我解釋了一句:“你看你這話說的,我不想認識誰也不能不認識你啊。津渝,我最近挺忙的,公司一堆事,還去了一趟春市,差點命都沒了,真沒開玩笑,所以沒怎麼關注你那邊,你也彆往心裡去。”
因為我拿張津渝當朋友,才會跟她解釋,要不然的話,我才懶得說這麼多。
而且,我和張津渝之間,也挺說不清楚的。
說是朋友吧,關係又更親密一些,說是曖昧吧,但又談不上。
張津渝點頭道:“我知道,沒怪你的意思。欣欣也跟我說了,前一陣子,你處境挺難的,她想幫你,也是有心無力。”
雖然很久沒聯係了,但是我們一打起電話來,居然聊了個不停,仿佛有說不完的話題。
從聊天中,我也知道了,劉浩軒現在的情況不怎麼樣。
老爺子走得太突然,他都沒有完全掌控好藥企這邊,他大哥控製著房地產,即便是現在房地產的大環境不太好,但這些年撈的錢已經是個恐怖的數字,說句不誇張的話,隨便賣棟樓,賣個商場,都夠劉浩軒藥企一年的利潤了。

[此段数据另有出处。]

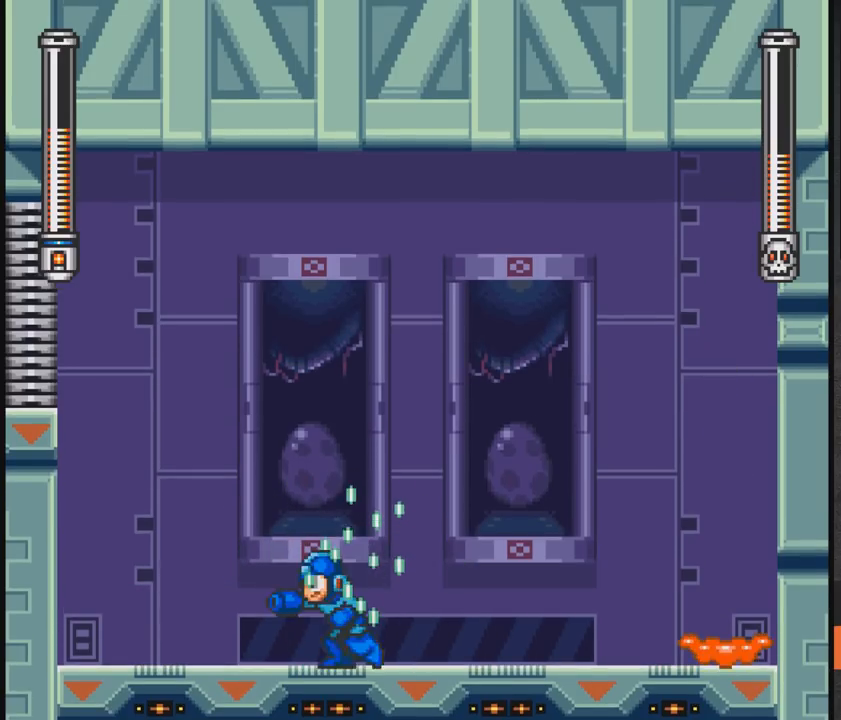
{"buttons": ["X", "DPAD_RIGHT"], "events": [[317, "DPAD_LEFT", "up"], [417, "DPAD_RIGHT", "down"]]}
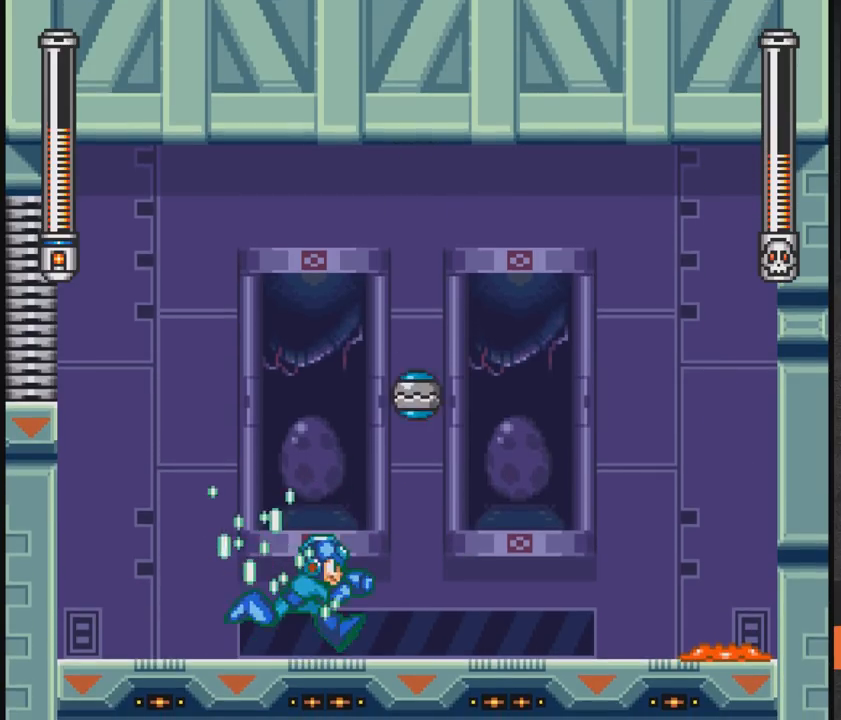
{"buttons": ["X"], "events": [[67, "DPAD_RIGHT", "up"], [117, "DPAD_LEFT", "down"], [267, "DPAD_LEFT", "up"]]}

二太子又是搞金融這一塊的,錢很厚,財力上麵,根本沒法比。
劉浩軒被擠壓得沒有生存空間了,目前就老藥廠和海城的一家製藥公司,還在苦苦支撐著。
說起來,自從我離開老藥廠,跟劉浩軒產生了間隙後,他的日子就越來越難過了。
連林相城都隱退了,聽說是被大太子和二太子聯手搞下來了,三太子劉浩軒沒實力保他,最後弄了個出局的下場。
想到林相城,我內心突然湧起了一個想法。
但沒直接提。
要說這劉浩軒也是倔強,被搞得隻剩下海城和老藥廠這兩處產業的,依舊是在咬牙支撐著,就是不肯屈服。
當初在杭市成立的分公司,也被二太子吃掉了。
現在劉浩軒是孤立無援,獨木難支。
張津渝跟我說,劉浩軒也後悔了,曾經酒後不止一次的說過,不該放我走的,但他是個要麵子的人,哪怕做錯了,也不肯認錯,所以一個電話也沒給我打。

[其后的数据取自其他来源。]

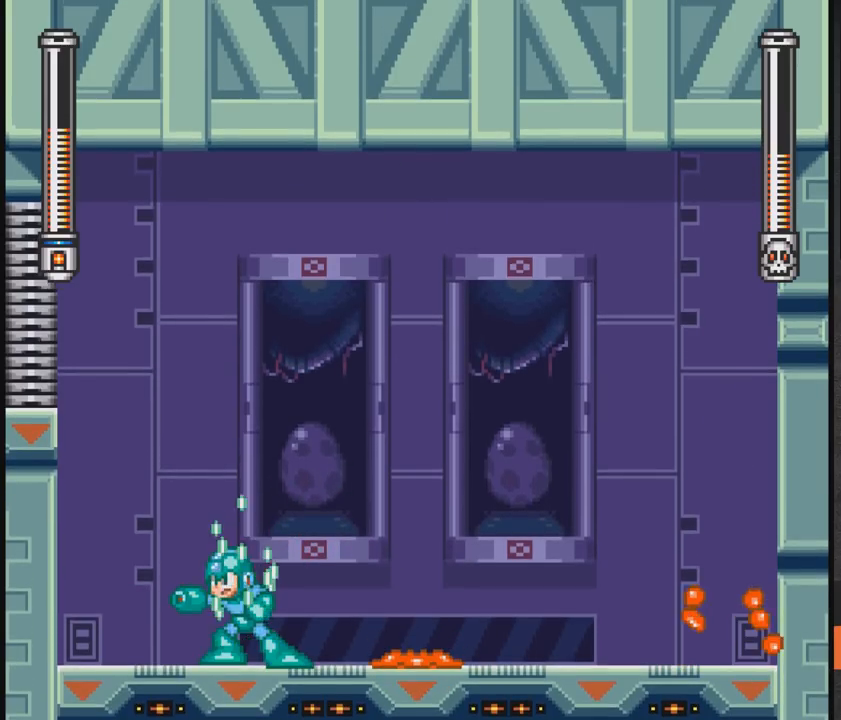
{"buttons": ["X"], "events": [[217, "DPAD_LEFT", "down"], [433, "DPAD_LEFT", "up"]]}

包括我的徒弟欣欣,這劉家的人,骨子裡都刻著一股傲氣,不願意低頭。
目前劉浩軒和欣欣都在海城,張津渝倒是來遼市了。
她這次是來老藥廠辦業務的,看到如今在遼市如日中天的盛大集團,這才想到了給我打這個電話。
“這次過來待幾天?”我問了一句。
“明天就回海城。”
我笑著說道:“晚上出來吃個飯吧,好久沒見了,都幾乎忘了你長什麼樣了。”
張津渝開玩笑的說道:“怎麼,吳總現在發跡了,想要包養我了嗎?”
“不行啊?我以前沒發跡也想包養你啊。”
“滾,沒個正經的。飯就不吃了,晚上老藥廠這邊有商務局,我明天就回海城了,還是彆見麵了。”